## What needs to be done
Retype the listing below line for line, but only from the line with "2: (190, 196)" down to the line with "33: (50, 190)", inclusive. Pictures stay out.

## Data excerpts
————————

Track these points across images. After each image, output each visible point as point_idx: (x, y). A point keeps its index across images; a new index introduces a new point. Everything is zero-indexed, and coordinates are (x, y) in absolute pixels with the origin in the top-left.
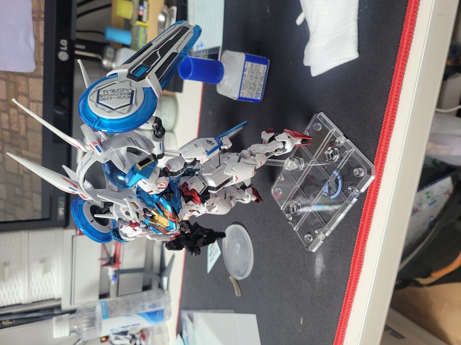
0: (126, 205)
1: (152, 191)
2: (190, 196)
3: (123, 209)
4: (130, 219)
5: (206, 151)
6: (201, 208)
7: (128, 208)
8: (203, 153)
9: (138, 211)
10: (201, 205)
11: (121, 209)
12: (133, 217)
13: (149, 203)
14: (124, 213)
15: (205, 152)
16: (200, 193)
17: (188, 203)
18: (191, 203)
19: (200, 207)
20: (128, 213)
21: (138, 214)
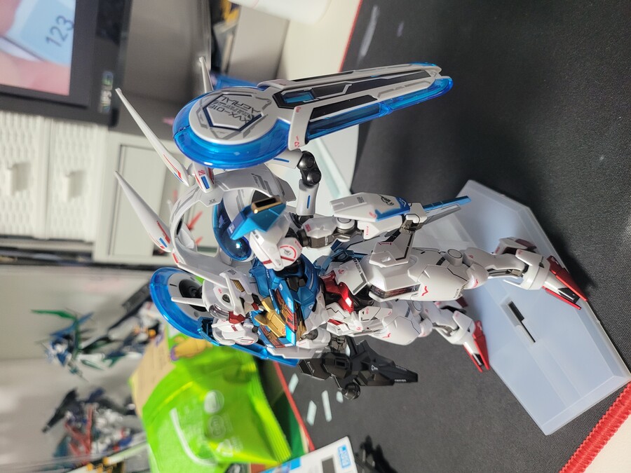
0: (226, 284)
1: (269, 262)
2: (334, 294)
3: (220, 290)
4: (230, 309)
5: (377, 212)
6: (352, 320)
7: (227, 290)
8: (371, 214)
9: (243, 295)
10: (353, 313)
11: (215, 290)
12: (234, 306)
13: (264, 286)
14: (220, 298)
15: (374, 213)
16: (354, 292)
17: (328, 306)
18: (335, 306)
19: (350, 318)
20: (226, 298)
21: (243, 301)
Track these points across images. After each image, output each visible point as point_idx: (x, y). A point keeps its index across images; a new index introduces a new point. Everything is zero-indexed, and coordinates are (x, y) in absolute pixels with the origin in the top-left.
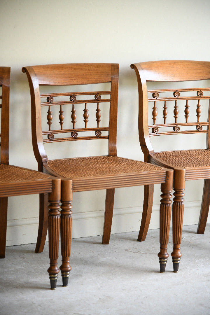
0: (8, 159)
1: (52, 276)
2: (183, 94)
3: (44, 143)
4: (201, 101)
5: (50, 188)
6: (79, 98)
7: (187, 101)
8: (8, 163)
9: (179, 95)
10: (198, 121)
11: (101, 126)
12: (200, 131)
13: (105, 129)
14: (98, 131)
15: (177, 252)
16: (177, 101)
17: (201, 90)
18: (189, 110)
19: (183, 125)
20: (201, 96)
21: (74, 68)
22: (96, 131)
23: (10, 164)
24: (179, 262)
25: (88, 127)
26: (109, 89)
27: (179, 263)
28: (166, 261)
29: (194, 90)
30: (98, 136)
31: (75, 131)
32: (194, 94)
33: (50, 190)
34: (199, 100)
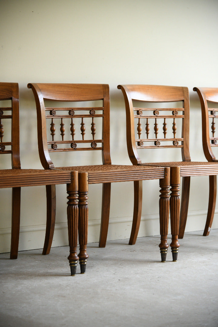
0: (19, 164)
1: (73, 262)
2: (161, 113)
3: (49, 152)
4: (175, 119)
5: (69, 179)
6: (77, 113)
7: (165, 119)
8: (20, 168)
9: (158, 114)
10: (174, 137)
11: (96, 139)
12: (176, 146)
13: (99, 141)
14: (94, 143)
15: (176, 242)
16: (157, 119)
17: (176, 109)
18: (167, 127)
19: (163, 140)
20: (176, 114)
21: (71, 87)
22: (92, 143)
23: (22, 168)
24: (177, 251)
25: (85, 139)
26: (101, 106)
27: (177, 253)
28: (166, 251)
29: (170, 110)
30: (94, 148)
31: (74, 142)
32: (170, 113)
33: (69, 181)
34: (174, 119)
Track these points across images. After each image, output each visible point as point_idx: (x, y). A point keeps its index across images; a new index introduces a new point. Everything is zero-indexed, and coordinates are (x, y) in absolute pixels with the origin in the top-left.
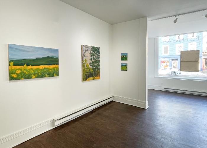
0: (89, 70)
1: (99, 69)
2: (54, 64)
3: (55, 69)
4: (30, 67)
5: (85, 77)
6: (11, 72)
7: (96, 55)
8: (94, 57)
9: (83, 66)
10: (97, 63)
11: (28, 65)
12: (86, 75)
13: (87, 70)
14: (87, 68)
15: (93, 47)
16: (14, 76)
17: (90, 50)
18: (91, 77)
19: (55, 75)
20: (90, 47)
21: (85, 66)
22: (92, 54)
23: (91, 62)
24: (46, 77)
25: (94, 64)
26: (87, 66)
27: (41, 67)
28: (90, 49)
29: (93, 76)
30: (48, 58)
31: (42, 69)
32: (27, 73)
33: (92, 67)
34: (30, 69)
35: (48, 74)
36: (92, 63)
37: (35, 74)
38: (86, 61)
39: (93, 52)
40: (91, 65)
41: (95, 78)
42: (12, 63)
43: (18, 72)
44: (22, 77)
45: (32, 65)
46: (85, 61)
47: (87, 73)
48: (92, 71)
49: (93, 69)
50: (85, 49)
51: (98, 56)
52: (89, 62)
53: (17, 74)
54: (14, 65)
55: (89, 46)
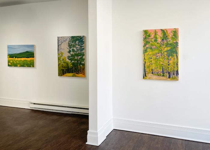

————————

## Written reply
2: (190, 196)
3: (123, 209)
4: (130, 219)
5: (206, 151)
6: (201, 208)
7: (128, 208)
8: (203, 153)
9: (138, 211)
10: (201, 205)
11: (121, 209)
12: (133, 217)
13: (149, 203)
14: (124, 213)
15: (205, 152)
16: (200, 193)
17: (188, 203)
18: (191, 203)
19: (200, 207)
20: (128, 213)
21: (138, 214)
0: (226, 284)
1: (269, 262)
2: (334, 294)
3: (220, 290)
4: (230, 309)
5: (377, 212)
6: (352, 320)
7: (227, 290)
8: (371, 214)
9: (243, 295)
10: (353, 313)
11: (215, 290)
12: (234, 306)
13: (264, 286)
14: (220, 298)
15: (374, 213)
16: (354, 292)
17: (328, 306)
18: (335, 306)
19: (350, 318)
20: (226, 298)
21: (243, 301)
Track these points across images. After each image, output each visible point as point_idx: (x, y). A point keeps its index across images; a new index introduces a new point. Everything is zero-indexed, and coordinates are (x, y) in absolute pixels with the origin in the top-left.
0: (8, 159)
1: (52, 276)
2: (183, 94)
3: (44, 143)
4: (201, 101)
5: (50, 188)
6: (79, 98)
7: (187, 101)
8: (8, 163)
9: (179, 95)
10: (198, 121)
11: (101, 126)
12: (200, 131)
13: (105, 129)
14: (98, 131)
15: (177, 252)
16: (177, 101)
17: (201, 90)
18: (189, 110)
19: (183, 125)
20: (201, 96)
21: (74, 68)
22: (96, 131)
23: (10, 164)
24: (179, 262)
25: (88, 127)
26: (109, 89)
27: (179, 263)
28: (166, 261)
29: (194, 90)
30: (98, 136)
31: (75, 131)
32: (194, 94)
33: (50, 190)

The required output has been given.